Monday, August 22, 2005

Want To Get Mad?

Note: As always, today's soccer post can be found below.

This week's Economist featured an article about a Supreme Court decision handed down last October in a case called Kelo v. City of New London. Amendment 5 to the U.S. Consitution states that:

"[Nor] shall private property be taken for public use, without just compensation."

When most people think of taking private property for public use, they think of houses being bull-dozed to build a highway. They certainly don't imagine that their homes (or property) would be destroyed so that a private developer could build on that sight. However, that's exactly what happened in this instance and what was at stake in Kelo v. City of New London. (The court ruling can be read in its entirety here).

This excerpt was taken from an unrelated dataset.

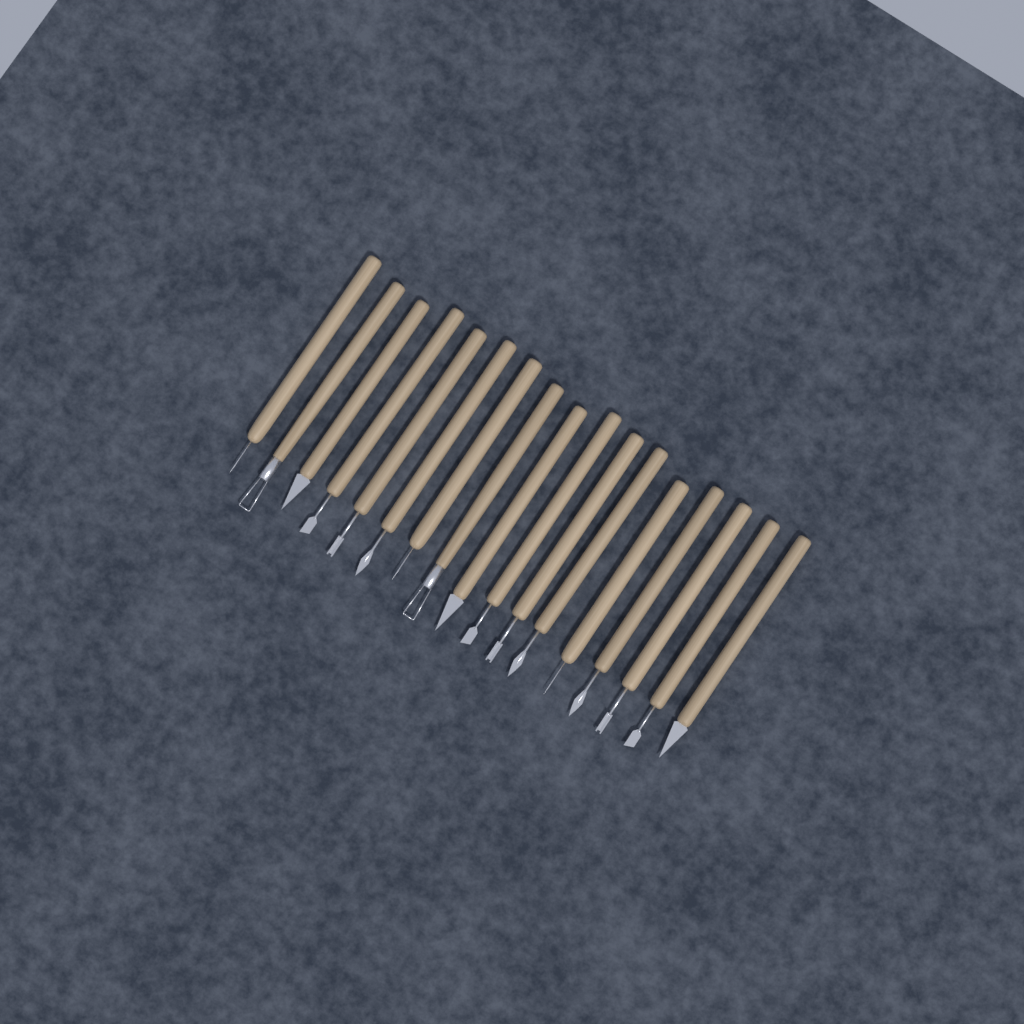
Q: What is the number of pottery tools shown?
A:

In a 5-4 decision, the Supreme Court ruled that the City of New London was justified because
"in addition to creating jobs, generating tax revenue, and helping to build momentum for the revitalization of downtown New London,. id., at 92, the plan was also designed to make the City more attractive and to create leisure and recreational opportunities on the waterfront and in the park." This of course has nothing to do with "slums or roads" (as the Economist writes), but it does massively expand the government's power of eminent domain. Indeed, what's to stop them from removing any private property that gets in the way of property development?

Justice John Paul Stevens, defending the majority opinion of the court, cited a 1954 Supreme Court Case (Berman v. Parker) in which, "this Court upheld a redevelopment plan targeting a blighted area of Washington, D. C., in which most of the housing for the areas 5,000 inhabitants was beyond repair." But the residents in the case in question certainly did not live in a blighted area of New London. This ruling gives a power to the government that it shouldn't have. Market forces will naturally take care of private development projects. Now the government has the power to take matters into its own hands regards eminent domain.

Show your support for organizations like the Libertarian Institute for Justice which opposes the right to eminent domain. Certainly, I don't believe that the government's going to come bulldoze my house, but that won't stop them from bulldozing some else's.